Prognosis of patients with metastasized primary liver cancer is limited. The incidence of bone metastases from HCC has increased over the past years and is in most cases detected by pain symptoms or neurological signs5. Generally, palliative external beam radiotherapy is an effective and safe treatment for bone metastases from liver tumors8-10,12,18. Overall doses of 30-50 Gy given in normofractionated or hypofractionationated schedules are sufficient for pain reduction and bone stabilization in most cases8,12,18.

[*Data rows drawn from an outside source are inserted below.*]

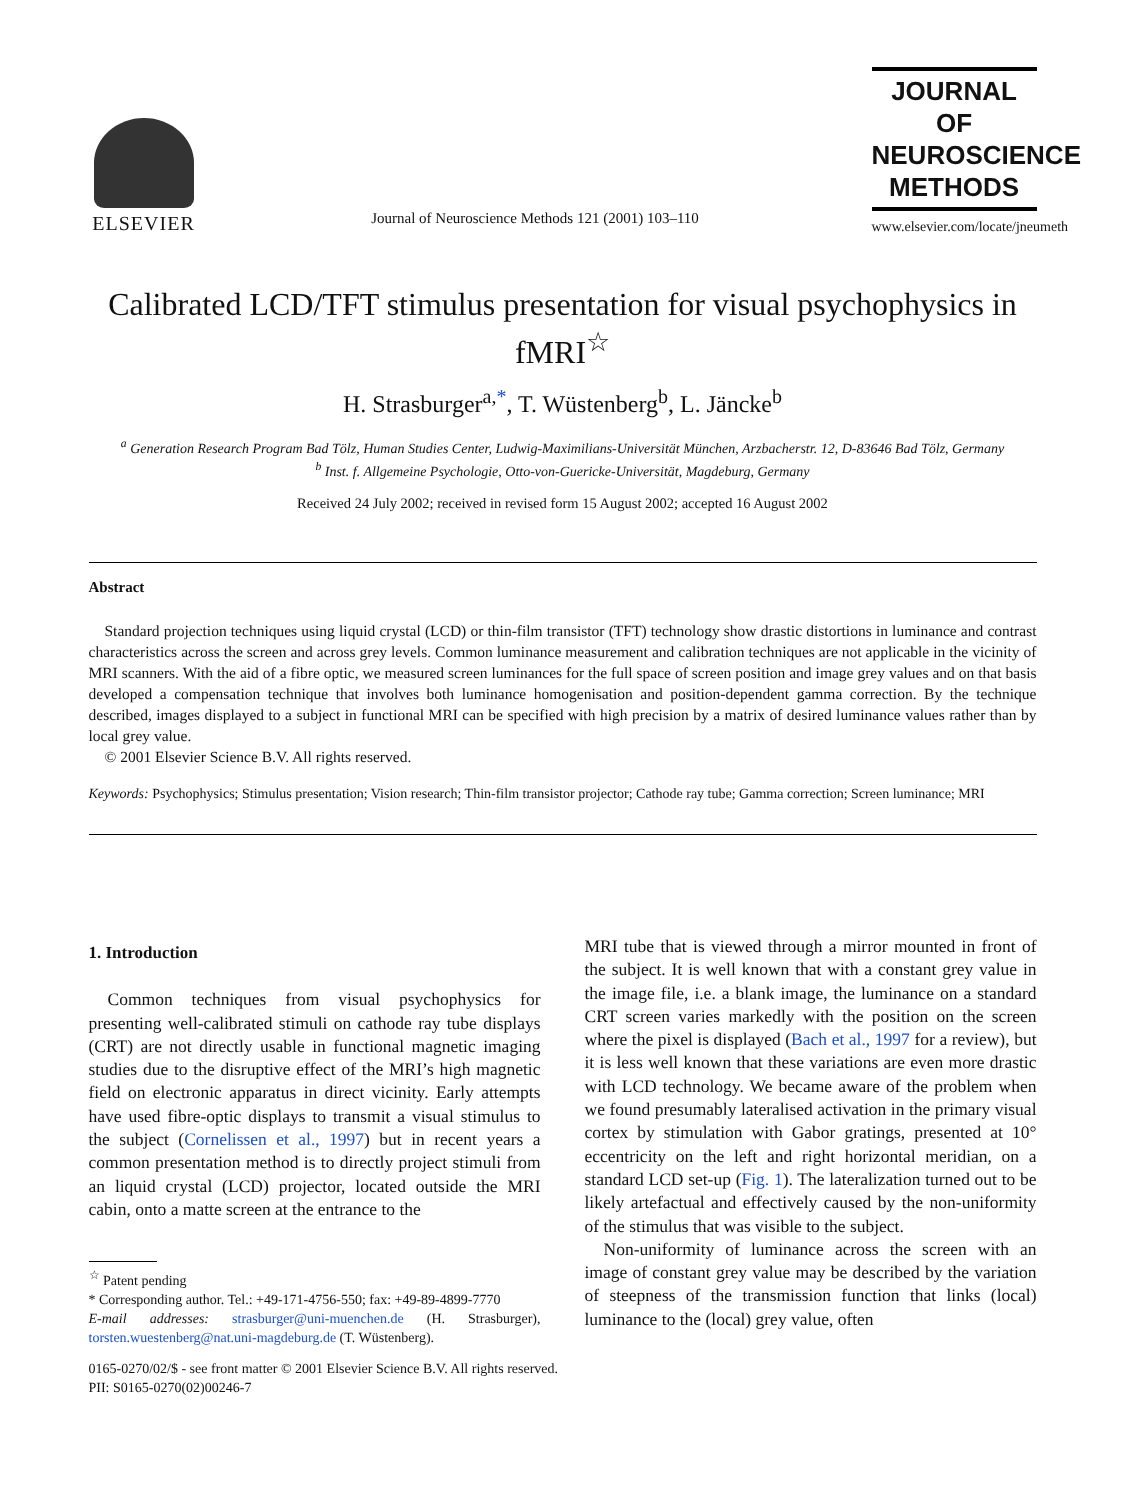ELSEVIER
Journal of Neuroscience Methods 121 (2001) 103–110
JOURNAL OF
NEUROSCIENCE
METHODS
www.elsevier.com/locate/jneumeth
Calibrated LCD/TFT stimulus presentation for visual psychophysics in fMRI<sup>☆</sup>
H. Strasburger<sup>a,*</sup>, T. Wüstenberg<sup>b</sup>, L. Jäncke<sup>b</sup>
<sup>a</sup> Generation Research Program Bad Tölz, Human Studies Center, Ludwig-Maximilians-Universität München, Arzbacherstr. 12, D-83646 Bad Tölz, Germany
<sup>b</sup> Inst. f. Allgemeine Psychologie, Otto-von-Guericke-Universität, Magdeburg, Germany
Received 24 July 2002; received in revised form 15 August 2002; accepted 16 August 2002
Abstract
Standard projection techniques using liquid crystal (LCD) or thin-film transistor (TFT) technology show drastic distortions in luminance and contrast characteristics across the screen and across grey levels. Common luminance measurement and calibration techniques are not applicable in the vicinity of MRI scanners. With the aid of a fibre optic, we measured screen luminances for the full space of screen position and image grey values and on that basis developed a compensation technique that involves both luminance homogenisation and position-dependent gamma correction. By the technique described, images displayed to a subject in functional MRI can be specified with high precision by a matrix of desired luminance values rather than by local grey value.
© 2001 Elsevier Science B.V. All rights reserved.
Keywords: Psychophysics; Stimulus presentation; Vision research; Thin-film transistor projector; Cathode ray tube; Gamma correction; Screen luminance; MRI
1. Introduction
Common techniques from visual psychophysics for presenting well-calibrated stimuli on cathode ray tube displays (CRT) are not directly usable in functional magnetic imaging studies due to the disruptive effect of the MRI’s high magnetic field on electronic apparatus in direct vicinity. Early attempts have used fibre-optic displays to transmit a visual stimulus to the subject (Cornelissen et al., 1997) but in recent years a common presentation method is to directly project stimuli from an liquid crystal (LCD) projector, located outside the MRI cabin, onto a matte screen at the entrance to the
<sup>☆</sup> Patent pending
* Corresponding author. Tel.: +49-171-4756-550; fax: +49-89-4899-7770
E-mail addresses: strasburger@uni-muenchen.de (H. Strasburger), torsten.wuestenberg@nat.uni-magdeburg.de (T. Wüstenberg).
MRI tube that is viewed through a mirror mounted in front of the subject. It is well known that with a constant grey value in the image file, i.e. a blank image, the luminance on a standard CRT screen varies markedly with the position on the screen where the pixel is displayed (Bach et al., 1997 for a review), but it is less well known that these variations are even more drastic with LCD technology. We became aware of the problem when we found presumably lateralised activation in the primary visual cortex by stimulation with Gabor gratings, presented at 10° eccentricity on the left and right horizontal meridian, on a standard LCD set-up (Fig. 1). The lateralization turned out to be likely artefactual and effectively caused by the non-uniformity of the stimulus that was visible to the subject.
Non-uniformity of luminance across the screen with an image of constant grey value may be described by the variation of steepness of the transmission function that links (local) luminance to the (local) grey value, often
0165-0270/02/$ - see front matter © 2001 Elsevier Science B.V. All rights reserved.
PII: S0165-0270(02)00246-7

Recently, He et al.8 detected only a borderline significance between radiation dose and response rate, but the analysis of more than 200 treated patients indicated a higher response rate in the sense of complete or partial remission after application of total doses of ≥38 Gy. The authors also carried out a separate analysis in which bone lesions with an additional soft tissue extension were compared to bone-only metastasis but failed to prove a significant dose-response relationship. Even if there was no difference in required overall radiation dose in both groups, patients with soft-tissue extension had a significantly higher risk for re-treatment. In our study, we also observed a distinct number of bone lesions with considerable soft-tissue extensions (at least 11 patients with at least 21 additional soft-tissue extensions), but we did not perform a stratification of patients according to tumor growth pattern due to the small patient number.

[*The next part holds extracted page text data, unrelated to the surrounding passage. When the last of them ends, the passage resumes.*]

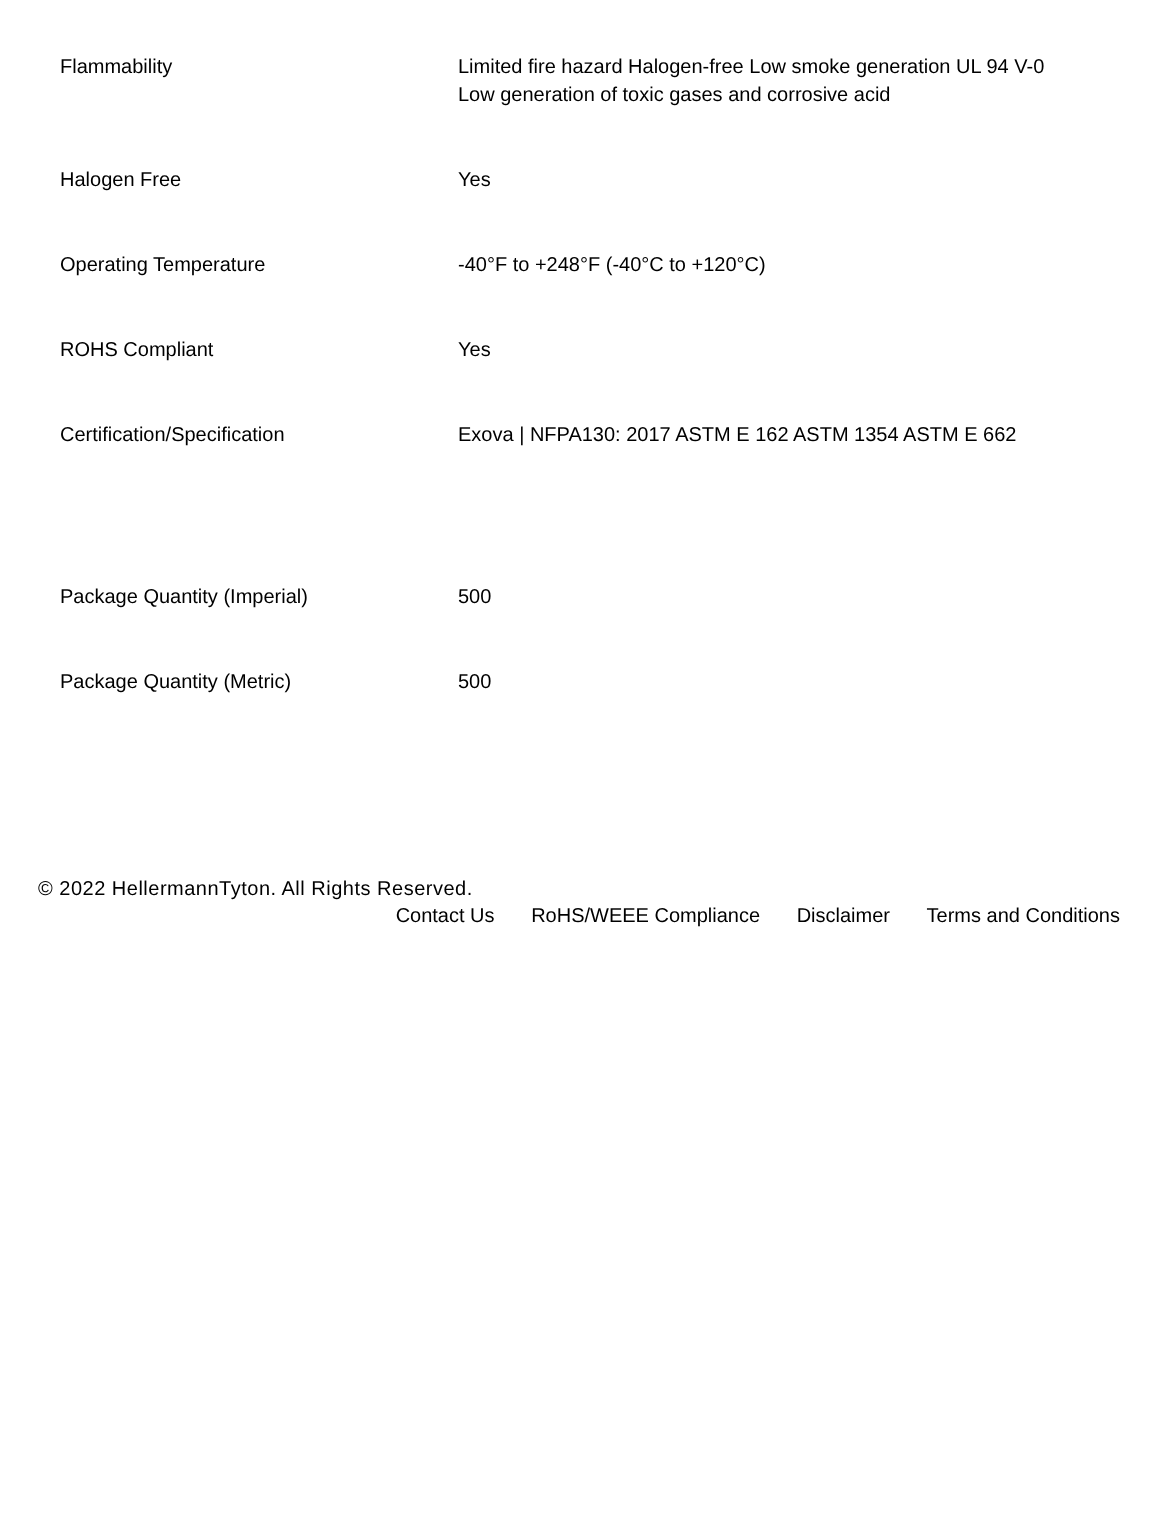| Flammability | Limited fire hazard Halogen-free Low smoke generation UL 94 V-0 Low generation of toxic gases and corrosive acid |
| Halogen Free | Yes |
| Operating Temperature | -40°F to +248°F (-40°C to +120°C) |
| ROHS Compliant | Yes |
| Certification/Specification | Exova / NFPA130: 2017 ASTM E 162 ASTM 1354 ASTM E 662 |
| Package Quantity (Imperial) | 500 |
| Package Quantity (Metric) | 500 |
© 2022 HellermannTyton. All Rights Reserved.
Contact Us RoHS/WEEE Compliance Disclaimer Terms and Conditions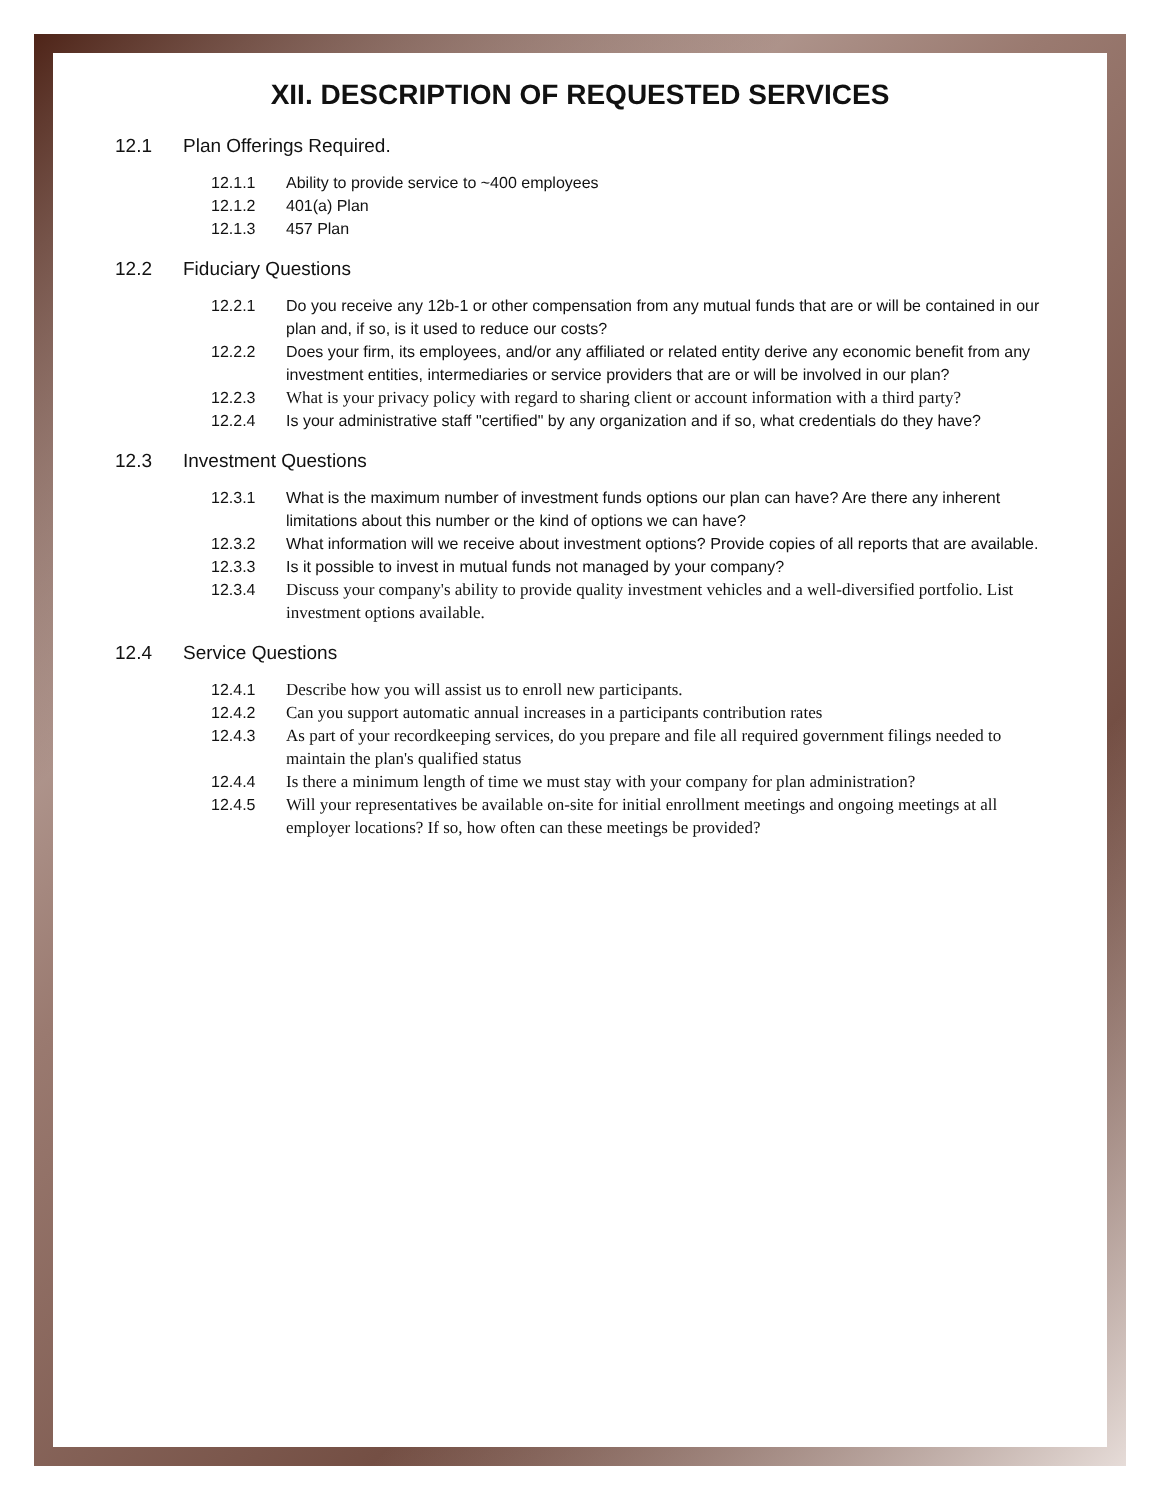XII. DESCRIPTION OF REQUESTED SERVICES
12.1 Plan Offerings Required.
12.1.1 Ability to provide service to ~400 employees
12.1.2 401(a) Plan
12.1.3 457 Plan
12.2 Fiduciary Questions
12.2.1 Do you receive any 12b-1 or other compensation from any mutual funds that are or will be contained in our plan and, if so, is it used to reduce our costs?
12.2.2 Does your firm, its employees, and/or any affiliated or related entity derive any economic benefit from any investment entities, intermediaries or service providers that are or will be involved in our plan?
12.2.3 What is your privacy policy with regard to sharing client or account information with a third party?
12.2.4 Is your administrative staff "certified" by any organization and if so, what credentials do they have?
12.3 Investment Questions
12.3.1 What is the maximum number of investment funds options our plan can have? Are there any inherent limitations about this number or the kind of options we can have?
12.3.2 What information will we receive about investment options? Provide copies of all reports that are available.
12.3.3 Is it possible to invest in mutual funds not managed by your company?
12.3.4 Discuss your company's ability to provide quality investment vehicles and a well-diversified portfolio. List investment options available.
12.4 Service Questions
12.4.1 Describe how you will assist us to enroll new participants.
12.4.2 Can you support automatic annual increases in a participants contribution rates
12.4.3 As part of your recordkeeping services, do you prepare and file all required government filings needed to maintain the plan's qualified status
12.4.4 Is there a minimum length of time we must stay with your company for plan administration?
12.4.5 Will your representatives be available on-site for initial enrollment meetings and ongoing meetings at all employer locations? If so, how often can these meetings be provided?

Several randomized clinical trials have proven the efficacy, safety and also non-inferiority of a single-fraction radiation schedule with 1 × 8 Gy compared to a widely accepted multifractionated schedule with regard to pain relief16,17,19,20. Available guidelines therefore suggest a single-fraction schedule, nevertheless taking into account individual patient prognosis and performance score. Patients with a bad prognosis will potentially benefit from shorter treatment duration because of a limited life expectancy. However, in individual cases even in the palliative setting, survival of patients may be longer. Today we know that the ability of physicians to predict survival in terminally ill cancer patients is unreliable, and the prediction may be incorrect in a high percentage of cases 21. A consequence of this will be the prescription of inadequate therapeutic regimens in a certain number of cases22.

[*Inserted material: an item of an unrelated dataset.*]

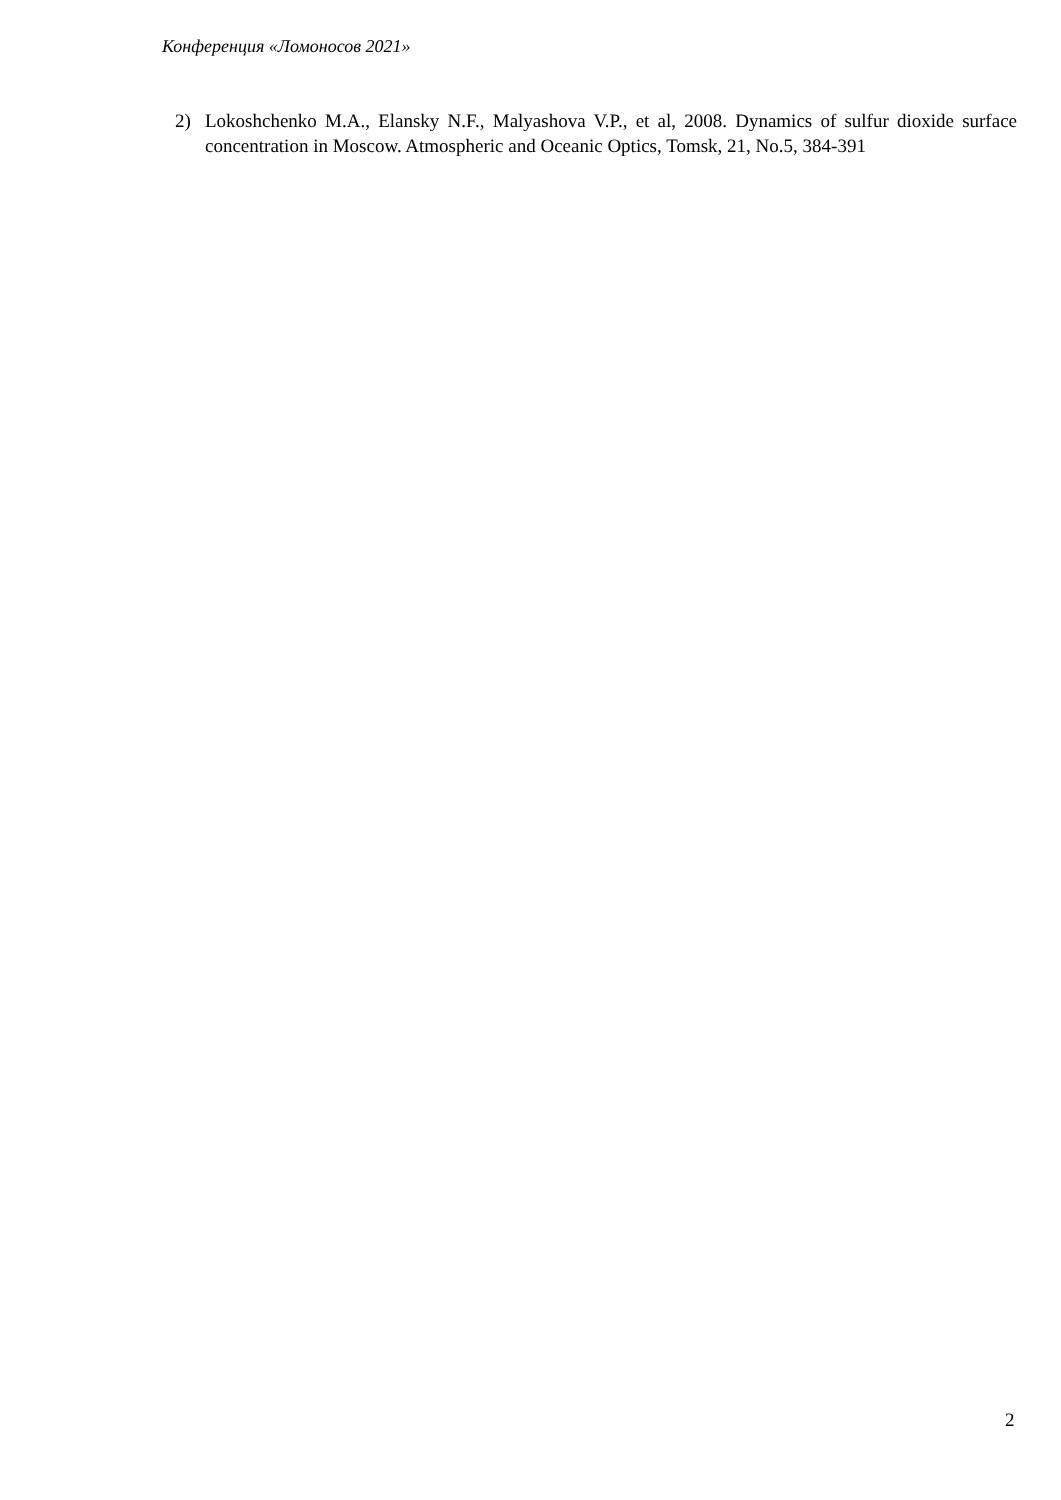Конференция «Ломоносов 2021»
2) Lokoshchenko M.A., Elansky N.F., Malyashova V.P., et al, 2008. Dynamics of sulfur dioxide surface concentration in Moscow. Atmospheric and Oceanic Optics, Tomsk, 21, No.5, 384-391
2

The herein presented patient characteristics and related outcome are comparable to data from the literature. Reduction of pain or neurologic symptoms can be achieved with overall radiation doses of 30-50 Gy in normo- or hypofractionated schedules. It is known that overall survival is predominantly determined by Karnofsky status, intrahepatic tumor control and the presence of cerebral or visceral metastasis. Considering the poor prognosis of patients with bone metastasis in primary liver cancer, with a median survival of 4.2 months according to our study and existing literature, shorter radiotherapy schedules or even single-fraction irradiation can be considered.